_Problem requirements:_
Express every line of the items below as a Markdown table with the columns Number and Line, numbering the rows in order. Skip blank lines and leave the pictures out.

_Data provided:_

□ □ □ □ □

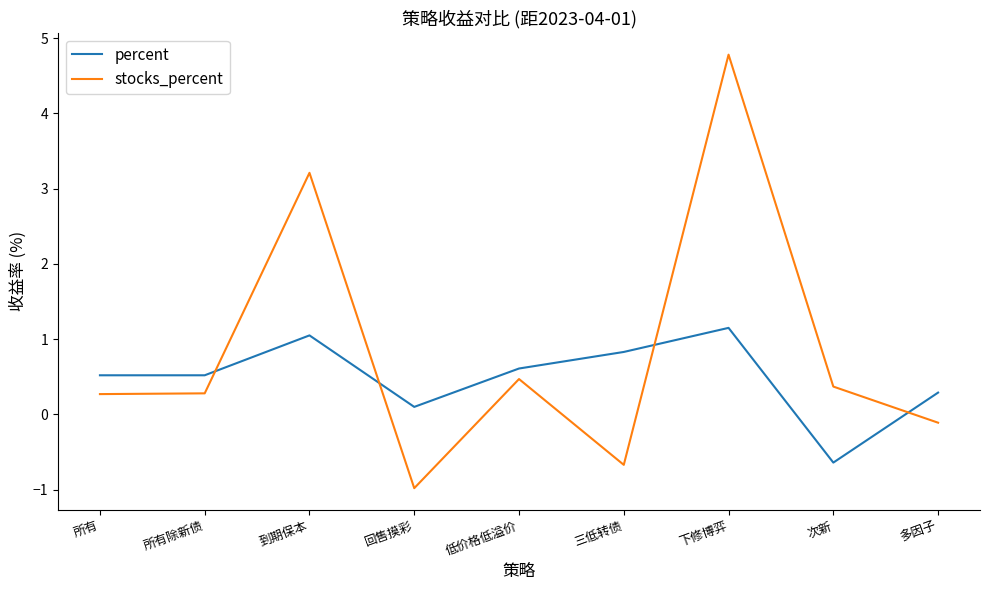

At which category is the sum across all series the highest?

下修博弈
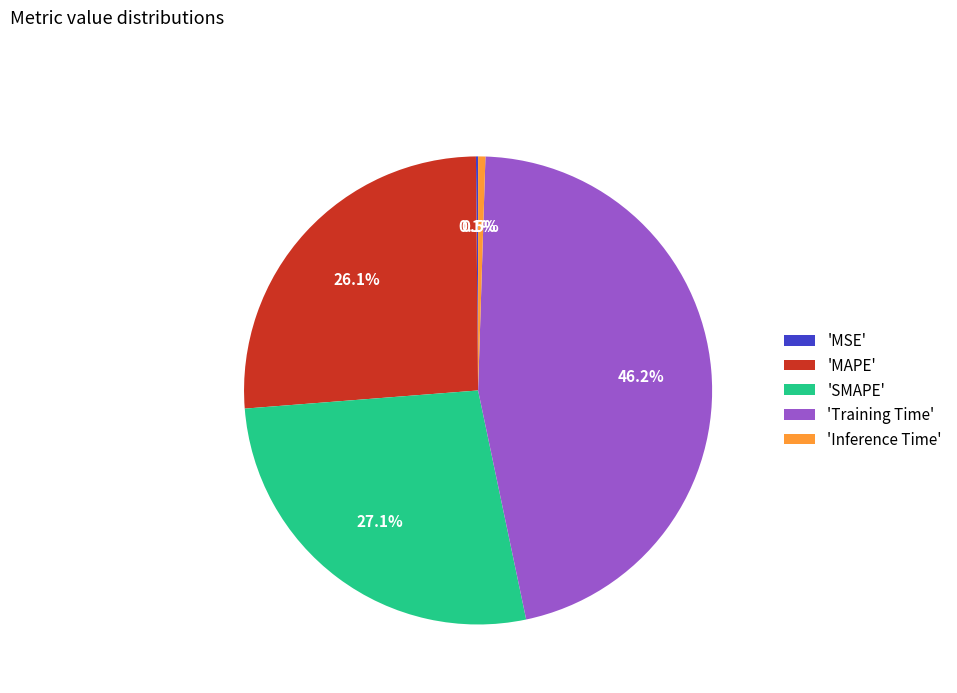

Is 'SMAPE' the majority of the pie?

No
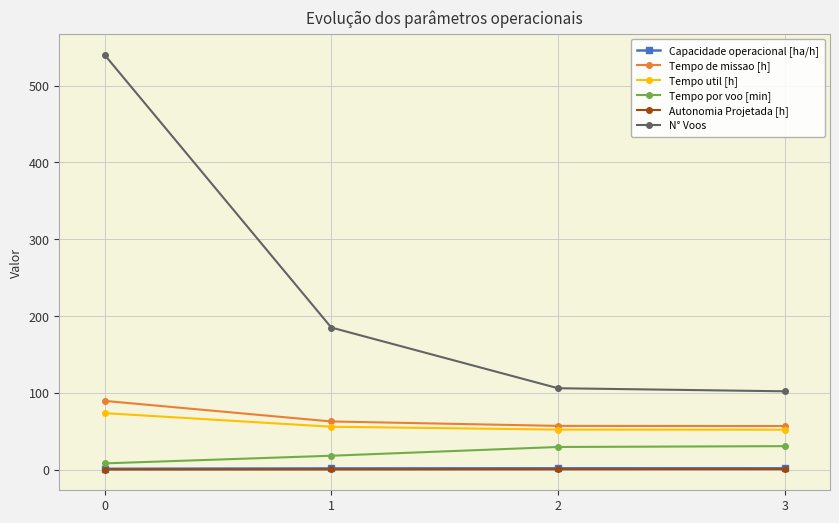

Is it true that N° Voos equals 20.8 at 3?

False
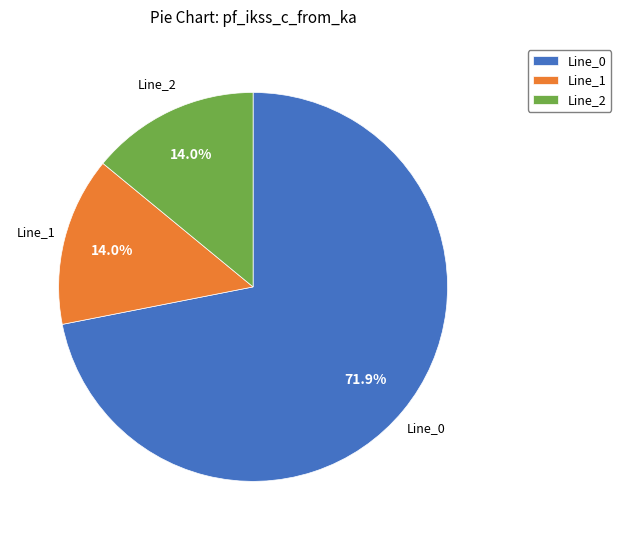

What percentage is the Line_1 slice, to the nearest percent?

14%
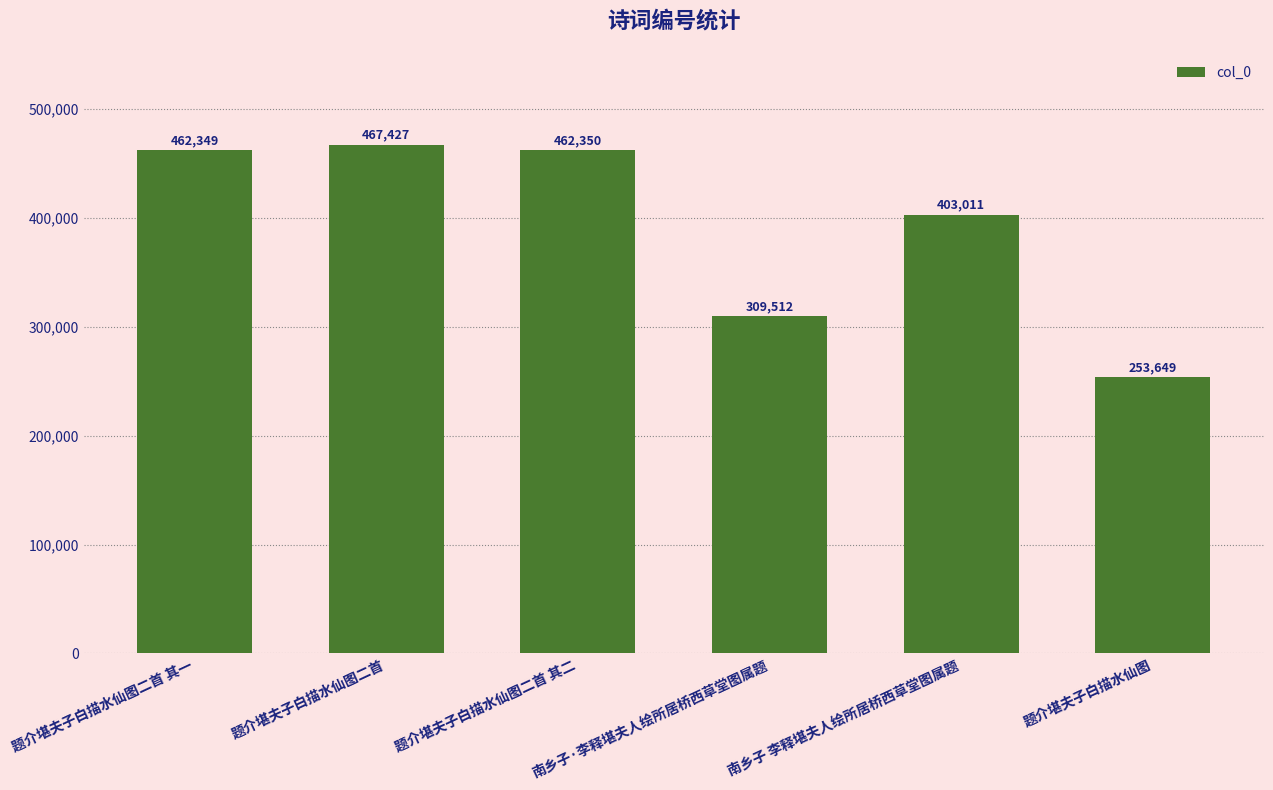

How many bars are there in total?

6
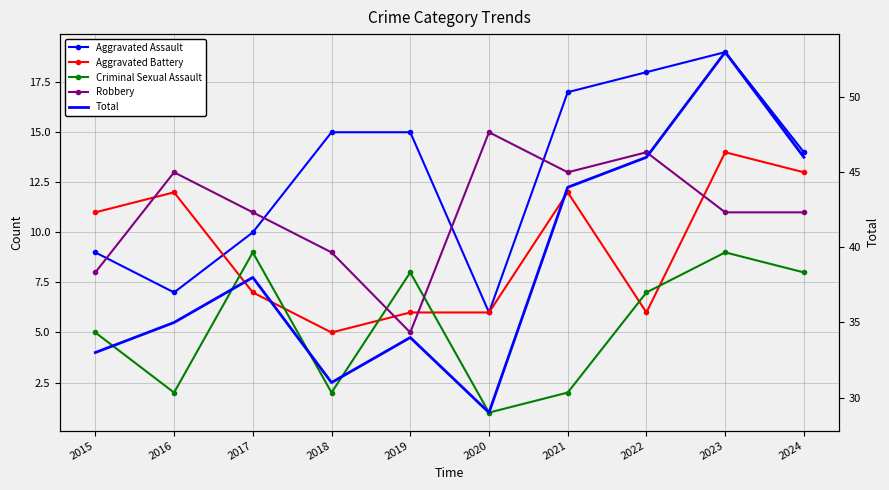

Reading left to right, transcribe all the data shown in this chart.

Aggravated Assault: 2015=9	2016=7	2017=10	2018=15	2019=15	2020=6	2021=17	2022=18	2023=19	2024=14
Aggravated Battery: 2015=11	2016=12	2017=7	2018=5	2019=6	2020=6	2021=12	2022=6	2023=14	2024=13
Criminal Sexual Assault: 2015=5	2016=2	2017=9	2018=2	2019=8	2020=1	2021=2	2022=7	2023=9	2024=8
Robbery: 2015=8	2016=13	2017=11	2018=9	2019=5	2020=15	2021=13	2022=14	2023=11	2024=11
Total: 2015=33	2016=35	2017=38	2018=31	2019=34	2020=29	2021=44	2022=46	2023=53	2024=46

□ □ □ □ □

_Output for this task:_
| Number | Line |
|---|---|
| 1 | At which category is the sum across all series the highest? |
| 2 | 下修博弈 |
| 3 | Is 'SMAPE' the majority of the pie? |
| 4 | No |
| 5 | Is it true that N° Voos equals 20.8 at 3? |
| 6 | False |
| 7 | What percentage is the Line_1 slice, to the nearest percent? |
| 8 | 14% |
| 9 | How many bars are there in total? |
| 10 | 6 |
| 11 | Reading left to right, transcribe all the data shown in this chart. |
| 12 | Aggravated Assault: 2015=9	2016=7	2017=10	2018=15	2019=15	2020=6	2021=17	2022=18	2023=19	2024=14 |
| 13 | Aggravated Battery: 2015=11	2016=12	2017=7	2018=5	2019=6	2020=6	2021=12	2022=6	2023=14	2024=13 |
| 14 | Criminal Sexual Assault: 2015=5	2016=2	2017=9	2018=2	2019=8	2020=1	2021=2	2022=7	2023=9	2024=8 |
| 15 | Robbery: 2015=8	2016=13	2017=11	2018=9	2019=5	2020=15	2021=13	2022=14	2023=11	2024=11 |
| 16 | Total: 2015=33	2016=35	2017=38	2018=31	2019=34	2020=29	2021=44	2022=46	2023=53	2024=46 |